The answer must be an exact copy of the entries that follow, with all images removed.

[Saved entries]
-- -- --

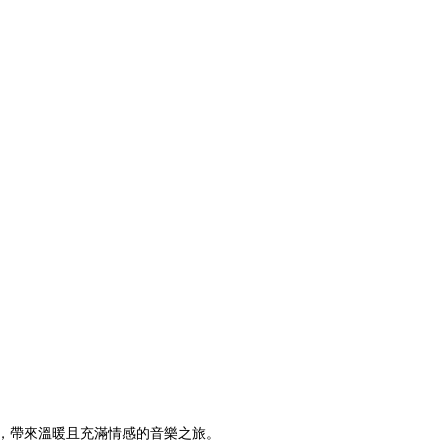
y現場，帶來溫暖且充滿情感的音樂之旅。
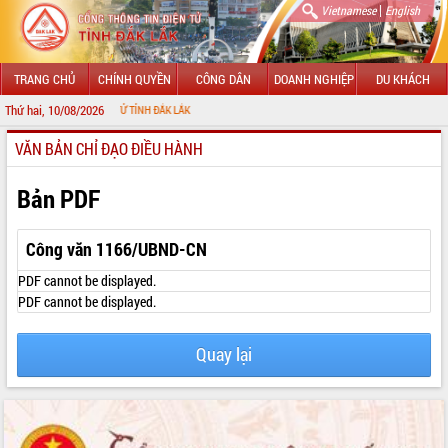
|
Vietnamese
English
TRANG CHỦ
CHÍNH QUYỀN
CÔNG DÂN
DOANH NGHIỆP
DU KHÁCH
Thứ hai, 10/08/2026
NG TIN ĐIỆN TỬ TỈNH ĐẮK LẮK
VĂN BẢN CHỈ ĐẠO ĐIỀU HÀNH
GIỚI THIỆU
LÃNH ĐẠO UBND TỈNH
Bản PDF
TIN TỨC SỰ KIỆN
Công văn 1166/UBND-CN
SỞ, BAN, NGÀNH
PDF cannot be displayed.
PDF cannot be displayed.
UBND CÁC XÃ, PHƯỜNG
Quay lại
THÔNG TIN CHỈ ĐẠO ĐIỀU HÀNH
HỆ THỐNG VĂN BẢN
VĂN BẢN HĐND TỈNH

-- -- --

--- RESPONSE BELOW ---
y現場，帶來溫暖且充滿情感的音樂之旅。
|
Vietnamese
English
TRANG CHỦ
CHÍNH QUYỀN
CÔNG DÂN
DOANH NGHIỆP
DU KHÁCH
Thứ hai, 10/08/2026
NG TIN ĐIỆN TỬ TỈNH ĐẮK LẮK
VĂN BẢN CHỈ ĐẠO ĐIỀU HÀNH
GIỚI THIỆU
LÃNH ĐẠO UBND TỈNH
Bản PDF
TIN TỨC SỰ KIỆN
Công văn 1166/UBND-CN
SỞ, BAN, NGÀNH
PDF cannot be displayed.
PDF cannot be displayed.
UBND CÁC XÃ, PHƯỜNG
Quay lại
THÔNG TIN CHỈ ĐẠO ĐIỀU HÀNH
HỆ THỐNG VĂN BẢN
VĂN BẢN HĐND TỈNH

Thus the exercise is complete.